Anzi, parlando di cinema, è improprio qualsiasi riferimento ai Ferrara, né a Giuliano, ma nemmeno al regista americano Abel Ferrara: lì le piccole provocazioncelle televisive di un personaggio di poco conto nonostante la mole, là la violenza e il mondo cupo della mala e dei fuorilegge. Oppure il senso del peccato e il demi-monde dei locali e della grande città. Juno è dall’altra parte del mondo. Negli Stati uniti, ma in Minnesota, dove la sceneggiatrice lo ha pensato. Meglio ancora, in Canada a Vancouver, dove il regista lo ha girato. Comunque agli antipodi delle scene di violenza, degli inseguimenti fra gangster, degli ambienti della mala, della violenza efferata, dei serial killer, dei reduci disturbati.
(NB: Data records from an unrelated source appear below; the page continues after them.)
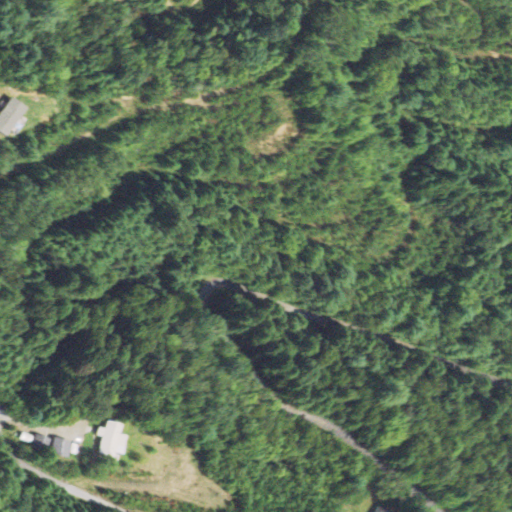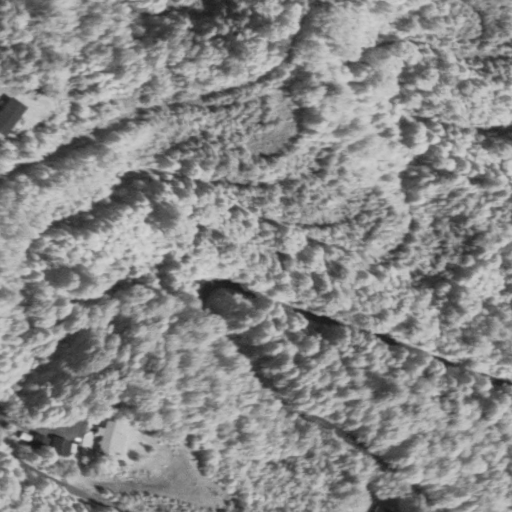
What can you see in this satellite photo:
road: (166, 101)
building: (14, 115)
road: (406, 224)
road: (202, 293)
building: (109, 441)
building: (57, 448)
road: (56, 481)
building: (375, 510)
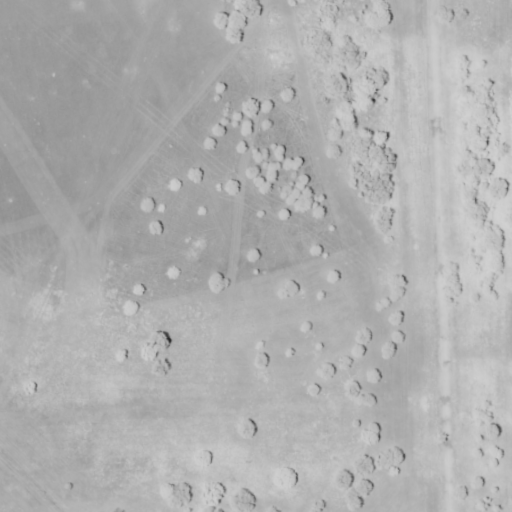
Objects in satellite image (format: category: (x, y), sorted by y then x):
airport: (256, 256)
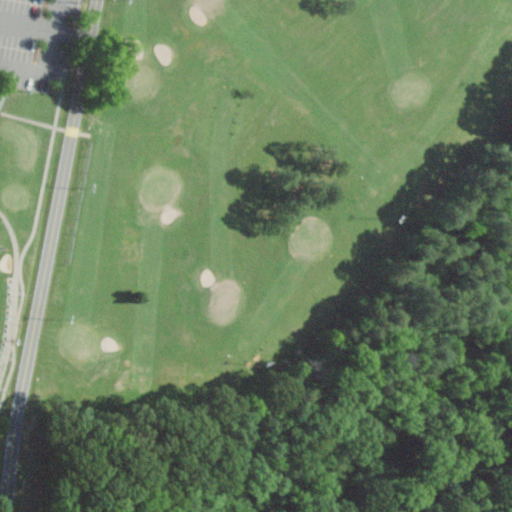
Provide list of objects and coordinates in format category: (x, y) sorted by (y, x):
road: (28, 23)
parking lot: (32, 39)
road: (31, 69)
park: (256, 178)
road: (50, 255)
park: (256, 256)
park: (9, 304)
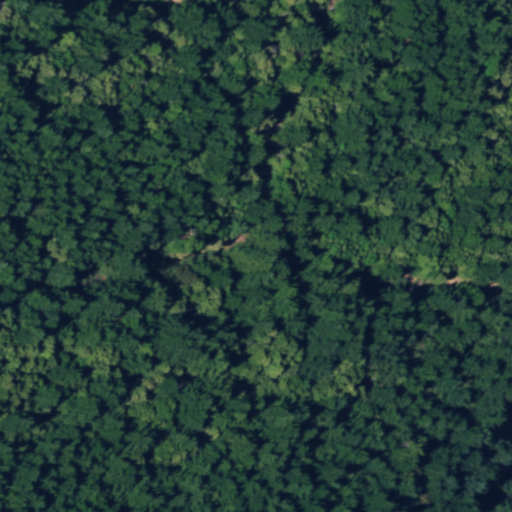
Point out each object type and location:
road: (259, 383)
Di recente, dagli Stati Uniti ci sono arrivati dei bellissimi film, molto dolenti ed altrettanto violenti: sto pensando a Nella valle di Elah (Paul Haggis, 2007), a Non è un paese per vecchi (Joel e Ethan Coen, 2007), Million dollar baby (Clint Eastwood, 2004), che parlano di una dura vita quotidiana e dello svanire del “sogno americano”. Dal Canada è arrivata l’opera di Denys Arcand (“Il declino dell’impero americano”, “Le invasioni barbariche”, “L’età delle tenebre”) che ha documentato trent’anni di frustrazioni e incomprensioni umane (“Amori e resti di umano”, tanto per citare un altro dei film del canadese).
Juno adotta un altro registro: è una commedia, è vissuta da sedicenni col loro gergo e il loro punto di vista, è ottimista “per forza” come chi ha comunque tutta una vita davanti a sé, e la vuole vivere comunque bene.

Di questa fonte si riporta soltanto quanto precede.